Verify Lagrange's Mean Value Theorem (LMVT) for following functions on indicated intervals. Also, find a point c in the indicated interval that satisfy LMVT.
i) $f\left(x\right)=x(x-2)$ on $[1,3]$
ii) $f\left(x\right)=x(x-1)(x-3)$ on $[0,1]$

Answer 1

LMVT states that,
If $g:[a,b]\to R$ is a continuous function on $[a,b]$ and differentiable on $(a,b)$, then there exists some $c$ in $(a,b)$ such that $g^{\prime }\left(c\right)=\frac{g\left(b\right)-g\left(a\right)}{b-a}$

i) $f\left(x\right)=x(x-2)$ on $[1,3]$
We know that, a polynomial function is everywhere continuous and differentiable. So, $f\left(x\right)$ being a polynomial, is continuous on $[1,3]$ and differentiable on $(1,3)$.


Thus, $f\left(x\right)$ satisfies both the conditions of LMVT on $[1,3]$.
So, there must exist at least one real number $c\in (1,3)$ such that $f^{\prime }\left(c\right)=\frac{f\left(b\right)-f\left(a\right)}{b-a}=\frac{f\left(3\right)-f\left(1\right)}{3-1}$
$f^{\prime }\left(x\right)=2x-2,f^{\prime }\left(c\right)=2c-2,f\left(3\right)=9-6=3$ and $f\left(1\right)=1-2=-1$
$f^{\prime }\left(c\right)=\frac{f\left(3\right)-f\left(1\right)}{3-1}\Rightarrow 2c-2=\frac{3-(-1)}{3-1}\Rightarrow 2c-2=2\Rightarrow c=2$
Thus, $c=2\in (1,3)$ such that $f^{\prime }\left(c\right)=\frac{f\left(3\right)-f\left(1\right)}{3-1}$
$\Rightarrow$ LMVT is verified.

ii) $f\left(x\right)=x(x-1)(x-3)$ on $[0,1]$
Since, a polynomial function is everywhere continuous and differentiable.

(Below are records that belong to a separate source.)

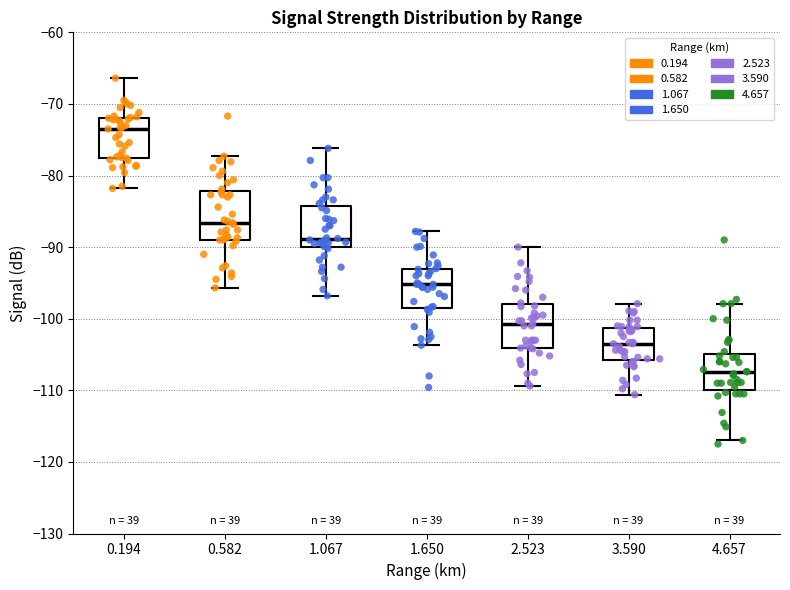

Which box's median line is the lowest?

4.657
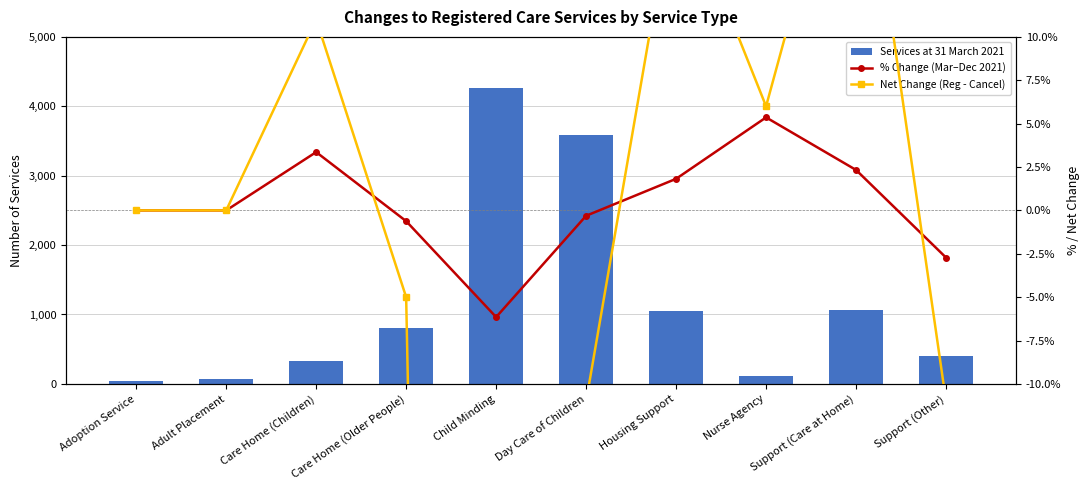

What is the difference between the maximum and minimum values in the % Change (Mar–Dec 2021) series?

11.5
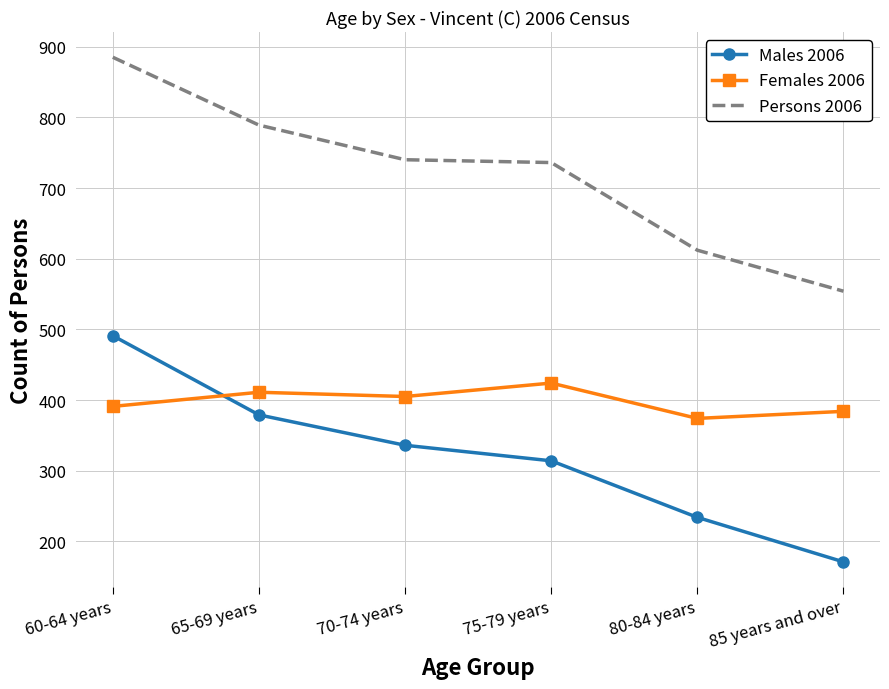

What is the difference between the Males 2006 values at 85 years and over and 65-69 years?

208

So, $f\left(x\right)$ being a polynomial, is continuous on $[0,1]$ and differentiable on $(0,1)$. Thus, $f\left(x\right)$ satisfies both the conditions of LMVT on $[0,1]$.
So, there must exist at least one real number $c\in (0,1)$ such that $f^{\prime }\left(c\right)=\frac{f\left(b\right)-f\left(a\right)}{b-a}=\frac{f\left(1\right)-f\left(0\right)}{1-0}$
$f^{\prime }\left(x\right)=3x^2-8x+3,f^{\prime }\left(c\right)=3c^2-8c+3,f\left(1\right)=0$ and $f\left(0\right)=0$.
$\Rightarrow 3c^2-8c+3=\frac{0-0}{1-0}=0\Rightarrow c=\frac{8\pm \sqrt{64-36}}{6}=\frac{8\pm \sqrt{28}}{6}$
$\Rightarrow c=\frac{4-\sqrt{7}}{3}=0.451\in (0,1)$ such that $f^{\prime }\left(c\right)=\frac{f\left(1\right)-f\left(0\right)}{1-0}$
$\Rightarrow$ LMVT is verified.